A Little Outside Of Porto
Not seen as one of the most touristy places to go but will definitely come to be one in the coming years. Arouca has really stepped up its game and those who enjoy the adventures of hiking and nature along with outstanding quality food can find themselves immersed in it here. The municipality of Arouca is a UNESCO Global Geopark and will have you setting foot on history dating back to around 500 million years. You have waterfalls, hiking trails, and canoeing and kayaking. The 516 Arouca Bridge (a 516 meter) walk above a stunning rocky river was just unveiled not long ago and you can witness the phenomenon of the stone that stops stone. A process where a nodular granite from Castanheira mother stone literally births baby stones on top of it.
10. Silver Coast
The distinct silver coast lies directly between Lisbon and Porto, also known to locals as “The Algarve” of the north which actually lays stretched beautifully across the south coast. These coastal areas are ideal for adrenaline junkies who enjoy an array of water sports activities. The most interesting beach to check out is Nazaree which is known for its massive waves – and we truly mean massive – and iconic surf scenes. Ericeira beach, located a little more south, is perfect for your usual beach fun but head a little more south from there and you’ll find Supertubos Beach which hosts surf competitions every October. As these beaches lay between two cities, you’ll not only have beaches to enjoy but you'll be surrounded by mountains and able to delight yourself with traditional Portuguese restaurants, find local villages, golf courses, vineyard resorts and of course, all the friendly locals.
11. West Coast
The west coast is unique, infact very unique.

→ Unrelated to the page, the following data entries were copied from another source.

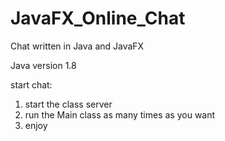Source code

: # JavaFX_Online_Chat
Chat written in Java and JavaFX

Java version 1.8

start chat:
1) start the class server
2) run the Main class as many times as you want
3) enjoy
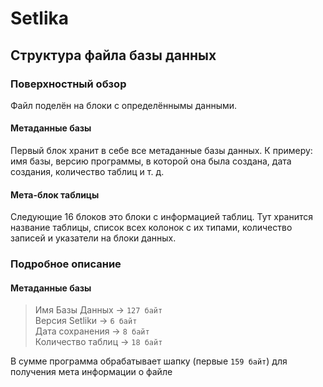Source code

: # Setlika
## Структура файла базы данных

### Поверхностный обзор

Файл поделён на блоки с определённымы данными.


#### Метаданные базы
Первый блок хранит в себе все метаданные базы данных.
К примеру: имя базы, версию программы, в которой она была создана, дата создания, количество таблиц и т. д.

#### Мета-блок таблицы
Следующие 16 блоков это блоки с информацией таблиц.
Тут хранится название таблицы, список всех колонок с их типами, количество записей и указатели на блоки данных.

### Подробное описание
#### Метаданные базы

>Имя Базы Данных -> `127 байт`<br>
Версия Setlikи -> `6 байт`<br>
Дата сохранения -> `8 байт`<br>
Количество таблиц -> `18 байт`<br>


В сумме программа обрабатывает шапку (первые `159 байт`) для получения мета информации о файле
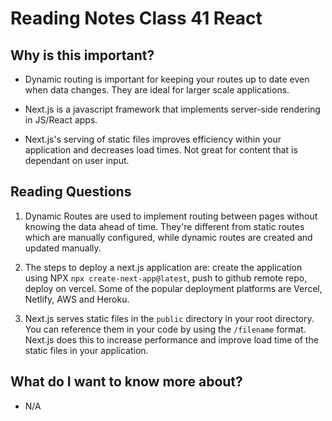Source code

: # Reading Notes Class 41 React

## Why is this important?

- Dynamic routing is important for keeping your routes up to date even when data changes.  They are ideal for larger scale applications.

- Next.js is a javascript framework that implements server-side rendering in JS/React apps.

- Next.js's serving of static files improves efficiency within your application and decreases load times.  Not great for content that is dependant on user input.

## Reading Questions

1. Dynamic Routes are used to implement routing between pages without knowing the data ahead of time.  They're different from static routes which are manually configured, while dynamic routes are created and updated manually.

2. The steps to deploy a next.js application are: create the application using NPX `npx create-next-app@latest`, push to github remote repo, deploy on vercel.  Some of the popular deployment platforms are Vercel, Netlify, AWS and Heroku.

3. Next.js serves static files in the `public` directory in your root directory.  You can reference them in your code by using the `/filename` format.  Next.js does this to increase performance and improve load time of the static files in your application.

## What do I want to know more about?

- N/A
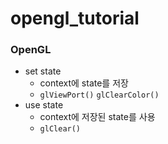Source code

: # opengl_tutorial


### OpenGL
- set state
	- context에 state를 저장
	- `glViewPort()` `glClearColor()`
- use state
	- context에 저장된 state를 사용
	- `glClear()`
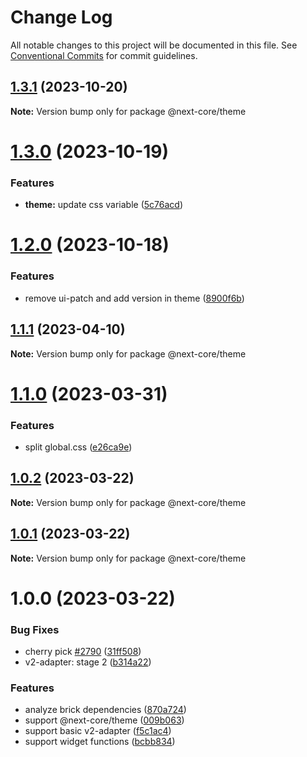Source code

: # Change Log

All notable changes to this project will be documented in this file.
See [Conventional Commits](https://conventionalcommits.org) for commit guidelines.

## [1.3.1](https://github.com/easyops-cn/next-core/compare/@next-core/theme@1.3.0...@next-core/theme@1.3.1) (2023-10-20)

**Note:** Version bump only for package @next-core/theme





# [1.3.0](https://github.com/easyops-cn/next-core/compare/@next-core/theme@1.2.0...@next-core/theme@1.3.0) (2023-10-19)


### Features

* **theme:** update css variable ([5c76acd](https://github.com/easyops-cn/next-core/commit/5c76acde851ea9489b733bc79dc002f5068df85b))





# [1.2.0](https://github.com/easyops-cn/next-core/compare/@next-core/theme@1.1.1...@next-core/theme@1.2.0) (2023-10-18)


### Features

* remove ui-patch and add version in theme ([8900f6b](https://github.com/easyops-cn/next-core/commit/8900f6bd9b7432de19c22d595720fbeefb2dcd63))





## [1.1.1](https://github.com/easyops-cn/next-core/compare/@next-core/theme@1.1.0...@next-core/theme@1.1.1) (2023-04-10)

**Note:** Version bump only for package @next-core/theme





# [1.1.0](https://github.com/easyops-cn/next-core/compare/@next-core/theme@1.0.2...@next-core/theme@1.1.0) (2023-03-31)

### Features

- split global.css ([e26ca9e](https://github.com/easyops-cn/next-core/commit/e26ca9e29656b017301c3f3bcdc98caa824d934a))

## [1.0.2](https://github.com/easyops-cn/next-core/compare/@next-core/theme@1.0.1...@next-core/theme@1.0.2) (2023-03-22)

**Note:** Version bump only for package @next-core/theme

## [1.0.1](https://github.com/easyops-cn/next-core/compare/@next-core/theme@1.0.0...@next-core/theme@1.0.1) (2023-03-22)

**Note:** Version bump only for package @next-core/theme

# 1.0.0 (2023-03-22)

### Bug Fixes

- cherry pick [#2790](https://github.com/easyops-cn/next-core/issues/2790) ([31ff508](https://github.com/easyops-cn/next-core/commit/31ff5088ec0bab39fe95fb86fc73490b18108aa4))
- v2-adapter: stage 2 ([b314a22](https://github.com/easyops-cn/next-core/commit/b314a2296d18d0fa2e4cdf2338b2de9c78183139))

### Features

- analyze brick dependencies ([870a724](https://github.com/easyops-cn/next-core/commit/870a72486bd023f317daac67d3b7fdb1ff20c0fe))
- support @next-core/theme ([009b063](https://github.com/easyops-cn/next-core/commit/009b0630113dbc7d5acad81033870eda4b7e81c4))
- support basic v2-adapter ([f5c1ac4](https://github.com/easyops-cn/next-core/commit/f5c1ac407087f8d96bf9909bdb41b5bc78517523))
- support widget functions ([bcbb834](https://github.com/easyops-cn/next-core/commit/bcbb834a305512e61fb20fbc6ab3992180251e23))
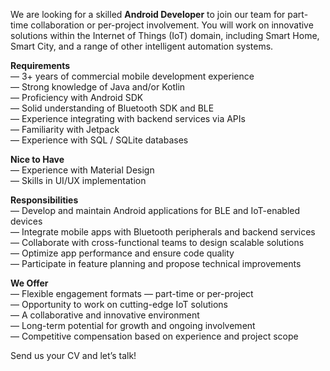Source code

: We are looking for a skilled **Android Developer** to join our team for part-
time collaboration or per-project involvement. You will work on innovative
solutions within the Internet of Things (IoT) domain, including Smart Home,
Smart City, and a range of other intelligent automation systems.

**Requirements**  
— 3+ years of commercial mobile development experience  
— Strong knowledge of Java and/or Kotlin  
— Proficiency with Android SDK  
— Solid understanding of Bluetooth SDK and BLE  
— Experience integrating with backend services via APIs  
— Familiarity with Jetpack  
— Experience with SQL / SQLite databases

**Nice to Have**  
— Experience with Material Design  
— Skills in UI/UX implementation

**Responsibilities**  
— Develop and maintain Android applications for BLE and IoT-enabled devices  
— Integrate mobile apps with Bluetooth peripherals and backend services  
— Collaborate with cross-functional teams to design scalable solutions  
— Optimize app performance and ensure code quality  
— Participate in feature planning and propose technical improvements

**We Offer**  
— Flexible engagement formats — part-time or per-project  
— Opportunity to work on cutting-edge IoT solutions  
— A collaborative and innovative environment  
— Long-term potential for growth and ongoing involvement  
— Competitive compensation based on experience and project scope

Send us your CV and let’s talk!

While the south coast also boasts fantastic beaches and cool vibes, there is just something different about the west coast. You, firstly, have to witness the extravagance surrounding the Farol do Cabo de Sao Vicente. A lighthouse that sits on the most south-western point of Europe. Then you essentially have the whole coast to play with. Beaches like Praia do Castelejo, Praia da Bordeira and Praia da Amália are great to visit. On the other hand, a huge chunk of the coastline is a Natural Park. Called the Parque Natural do Sudoeste Alentejano e Costa Vicentina, its 3.2 kilometers of coastline will stun even those who have seen many beaches.
12. South Coast
Portugal is known for its southern coast, also known as The Algarve, and is filled to the brim with beachy towns ready for vacationers to enjoy. There really is a town for all your wants and needs. Want a family vacation spot with large beaches for the kids to play on? Check out Portimao. If you’d like to come party with your friends or have a bachelor/ette party to celebrate, try out Albufeira. If you’re looking for a mix of adventure, relaxation, a great atmosphere, and good food, head to Lagos. Even fancy vibes can be found in Villamoura. Special mentions to Alvor, Sagres, Vila Do Bispo, Aljezur, Tavira, and Monte Gordo. A good tip: the more beautiful and unique beaches you can see, the more satisfied you'll be!